What to do –
Edit the passage on COVID-19 layoffs, starting at "Lower-income employees appear" and ending at "more per hour.", so that "Lower-income employees" becomes "Low-wage employees". Give that stretch again with this change.

Workers under the age of 25 could be hardest-hit by COVID-19 layoffs in the U.S., according to data by HR outsourcing firm Gusto. The company’s May 1st report suggests Gen Z workers have experienced a 93 per cent higher rate of layoffs than Millennials in the 35 and older group.

Lower-income employees appear more likely to be losing their jobs, with hourly workers who earn less than $20 per hour experiencing a 115 per cent higher rate of layoffs, when compared to workers making $30 or more per hour. 

“This can be partly attributed to the over-representation of hourly employees on lower wages across service-based industries, which have borne the brunt of COVID-19-related business closures,” Gusto says in its report, noting that as of March 1, the tourism, accommodation, and food and beverage sectors have been the hardest hit by the pandemic.


Gusto used data from its customer base as of March 1, 2020, and made notes of the recent layoffs in its system. On its website, the company says it works with more than 100,000 small businesses across the U.S. — but while the survey encompasses “data points with meaningful sample sizes” the company says the findings may not be “fully representative” of industry and geographic breakdown of all small businesses across the country.


While the data separates workers by industry and age, there is no analysis on the gender, race, ethnicity, sexual orientation, or disability status of the affected workers — which could provide further insight, given that racial, sexual, and intersectional minorities are high-risk population segments amid the pandemic.

Dataset excerpts –
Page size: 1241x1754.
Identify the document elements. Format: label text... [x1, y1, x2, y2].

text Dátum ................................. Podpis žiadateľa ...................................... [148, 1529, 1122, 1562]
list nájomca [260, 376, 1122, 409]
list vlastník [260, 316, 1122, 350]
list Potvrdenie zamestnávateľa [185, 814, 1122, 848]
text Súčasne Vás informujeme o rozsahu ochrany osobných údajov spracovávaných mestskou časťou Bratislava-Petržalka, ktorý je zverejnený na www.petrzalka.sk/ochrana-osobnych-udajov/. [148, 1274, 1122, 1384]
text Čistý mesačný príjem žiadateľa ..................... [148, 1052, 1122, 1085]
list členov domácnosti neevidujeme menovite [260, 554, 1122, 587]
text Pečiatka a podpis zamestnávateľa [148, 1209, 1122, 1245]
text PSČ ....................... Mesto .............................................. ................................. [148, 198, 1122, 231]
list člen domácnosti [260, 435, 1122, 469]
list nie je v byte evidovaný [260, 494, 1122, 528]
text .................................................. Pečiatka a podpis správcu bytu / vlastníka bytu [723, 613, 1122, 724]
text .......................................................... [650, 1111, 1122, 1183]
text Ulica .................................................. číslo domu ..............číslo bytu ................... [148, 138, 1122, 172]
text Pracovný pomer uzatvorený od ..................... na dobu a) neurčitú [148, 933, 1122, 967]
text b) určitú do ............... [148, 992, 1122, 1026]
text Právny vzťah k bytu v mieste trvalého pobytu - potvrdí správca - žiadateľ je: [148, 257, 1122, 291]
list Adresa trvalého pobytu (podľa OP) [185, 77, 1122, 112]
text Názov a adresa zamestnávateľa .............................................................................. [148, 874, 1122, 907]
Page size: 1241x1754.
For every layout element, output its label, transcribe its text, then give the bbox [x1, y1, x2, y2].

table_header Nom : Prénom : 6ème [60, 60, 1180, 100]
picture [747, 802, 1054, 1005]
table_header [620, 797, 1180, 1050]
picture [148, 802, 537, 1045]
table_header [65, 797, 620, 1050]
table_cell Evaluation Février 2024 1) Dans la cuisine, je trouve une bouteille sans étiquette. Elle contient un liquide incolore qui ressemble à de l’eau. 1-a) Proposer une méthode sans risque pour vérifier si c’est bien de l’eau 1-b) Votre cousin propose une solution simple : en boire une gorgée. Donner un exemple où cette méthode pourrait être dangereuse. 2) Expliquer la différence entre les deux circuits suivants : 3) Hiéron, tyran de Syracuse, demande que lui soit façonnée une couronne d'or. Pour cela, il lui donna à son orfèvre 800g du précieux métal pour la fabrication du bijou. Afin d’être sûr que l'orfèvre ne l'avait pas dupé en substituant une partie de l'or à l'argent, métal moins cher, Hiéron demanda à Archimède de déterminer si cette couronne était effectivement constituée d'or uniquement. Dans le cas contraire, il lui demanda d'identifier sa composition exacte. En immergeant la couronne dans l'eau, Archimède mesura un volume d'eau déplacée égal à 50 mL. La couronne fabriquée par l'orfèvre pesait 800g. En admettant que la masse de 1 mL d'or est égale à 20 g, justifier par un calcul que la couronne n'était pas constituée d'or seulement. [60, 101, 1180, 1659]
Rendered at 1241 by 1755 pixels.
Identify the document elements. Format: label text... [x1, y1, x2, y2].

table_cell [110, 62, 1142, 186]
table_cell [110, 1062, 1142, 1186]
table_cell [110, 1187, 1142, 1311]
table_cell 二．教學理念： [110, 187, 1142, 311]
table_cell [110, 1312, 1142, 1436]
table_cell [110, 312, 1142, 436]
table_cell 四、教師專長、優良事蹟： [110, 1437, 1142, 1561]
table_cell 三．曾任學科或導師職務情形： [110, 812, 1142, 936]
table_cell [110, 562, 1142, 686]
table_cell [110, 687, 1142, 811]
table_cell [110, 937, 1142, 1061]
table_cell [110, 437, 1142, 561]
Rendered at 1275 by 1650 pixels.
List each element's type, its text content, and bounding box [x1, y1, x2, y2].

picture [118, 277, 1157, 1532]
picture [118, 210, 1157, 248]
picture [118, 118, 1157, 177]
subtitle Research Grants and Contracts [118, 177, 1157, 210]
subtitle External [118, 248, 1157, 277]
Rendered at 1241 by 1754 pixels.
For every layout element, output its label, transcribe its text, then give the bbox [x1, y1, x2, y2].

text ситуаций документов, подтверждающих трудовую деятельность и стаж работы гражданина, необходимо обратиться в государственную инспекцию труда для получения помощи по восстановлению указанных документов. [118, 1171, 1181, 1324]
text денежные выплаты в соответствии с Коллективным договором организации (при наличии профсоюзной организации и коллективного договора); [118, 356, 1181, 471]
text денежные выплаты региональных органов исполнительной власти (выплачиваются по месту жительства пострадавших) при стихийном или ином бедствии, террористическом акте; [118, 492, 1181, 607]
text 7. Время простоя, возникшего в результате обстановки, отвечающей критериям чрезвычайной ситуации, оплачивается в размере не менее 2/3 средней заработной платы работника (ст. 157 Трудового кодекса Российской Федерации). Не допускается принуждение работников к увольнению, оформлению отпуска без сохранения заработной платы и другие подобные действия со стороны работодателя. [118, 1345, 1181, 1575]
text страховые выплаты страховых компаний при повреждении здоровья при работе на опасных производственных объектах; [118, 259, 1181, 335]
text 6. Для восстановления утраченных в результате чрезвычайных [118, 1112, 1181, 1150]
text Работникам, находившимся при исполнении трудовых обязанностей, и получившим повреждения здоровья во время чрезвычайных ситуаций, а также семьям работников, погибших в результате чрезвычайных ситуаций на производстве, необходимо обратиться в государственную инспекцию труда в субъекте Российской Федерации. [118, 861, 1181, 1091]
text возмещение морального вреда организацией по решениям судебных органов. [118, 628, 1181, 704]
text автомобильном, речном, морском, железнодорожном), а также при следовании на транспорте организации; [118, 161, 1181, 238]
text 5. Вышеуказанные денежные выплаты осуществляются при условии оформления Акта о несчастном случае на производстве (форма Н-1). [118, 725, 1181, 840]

Answer box –
Low-wage employees appear more likely to be losing their jobs, with hourly workers who earn less than $20 per hour experiencing a 115 per cent higher rate of layoffs, when compared to workers making $30 or more per hour.